Ventura não sabe ganhar e, menos ainda, perder. Nisso, pode juntar-se ao senhor Cotrim  que não passa de um epifenómeno tardio da política nacional onde emergiu há meia dúzia de anos vindo do nebuloso horizonte dos negócios, desconhecendo-se, até então, qualquer actividade política  pública.

Durante a campanha eleitoral chegou a afirmar qualquer coisa como apoiar Ventura. Depois, emendou a mão, dizendo que não sabia “o que lhe passou pela cabeça”, prova evidente que naquela parte do seu corpo passa-se tudo e mais alguma coisa sempre descontroladamente.

No dia dos resultados da primeira volta disse que não apoiaria qualquer dos candidatos vencedores porque eram ambos “péssimos”. Isto, para lá da desilegancia ´é mau perder manifesto e doentio pois não havia naquele momento  comparação possível entre o “anti-sistema pindérico” e o cordato, paciente e defensor da constituição e da democracia tal qual a vamos vivendo.

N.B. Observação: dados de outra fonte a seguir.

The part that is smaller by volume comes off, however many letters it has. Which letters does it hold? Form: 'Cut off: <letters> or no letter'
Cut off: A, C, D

Depois calou-se mas reapareceu  agora,  nas vestes de comentador residente de uma televisão numa estreia que nunca passou do medíocre (e estou a ser generoso com o neófito). No final do discurso de Seguro entendeu crisma-lo de “chato” quando toda a gente elogiava as palavras do vencedor. Está tudo dito  sobre o futuro comentador e poderemos, sem receio, temer que os seus comentários sejam ou medícres ou banais ou apenas maldizentes.

 

Um par de  notas finais

Foi bonito,  foi solidário e foi de Homem de Estado, AJS começar o seu discurso por uma referencia a todos quantos perderam bens, casas ou estão a passar um mau (péssimo) momento

Amicus certus in re incerta certitur!

Recordem (er comparem)  se ouviram ou viram o discurso do seu adversário que depressa se esqueceu da sua pressurosa ajuda traduzida num pacote de águas engarrafadas...

 

Ao  Secretário Geral do PS teria bastado a declaraçãoo do largo do Rato. Evitaria assim a penosa impressão de que a ida às Caldas da Raínha tinha apenas o objectivo de tentar ficar na fotografia. Apesar de tudo, Carneiro,, mesmo que tarde, ainda propôs o apoio do PS a seguro. Nisso distinguiu-se da restante clque dirigente e ex-dirigente.

 

Nas Caldas da Rainha esteve presente o meu amigo Alberto Martins, apoiante de Seguro (como Manuel Alegre, outro velho velhíssimo amiho meu)  desde os primeiros tempos da camapanha

 

Vi pela primeira vez a mulher de Seguro, Margarida  Maldonado de Freitas. Creio que é filha ou familiar próxima de um também velho companheiro da oposição democrática que conheci nos anos sessenta. Vale a pena citar uma bela canção popular espanhola “bendita sea la rama que al tronco sale, morena salada” 

 

Com a idade que já levo, poderá ter sido a minha última eleiçãoo presidencial . Tirando Marcelo e Cavaco ganhei-as todas. Nada mau, mcr, nada mau...

 

Uma jornalista do Observador terá feito uma pergunta um tanto ou quanto maldosa a Seguro. A sala protestou mas o presidente eleito corrigiu afirmando que cabe aos jornalistas a dura missão de fazer as perguntas difíceis e incómodas.

A de,ocracia é uma prática de todos os dias e ensina-se sempre que possível. assim comtuinue Seguro a comunicar com os cidadãos através da comunicação saocial. A informação completa é garante da liberdade.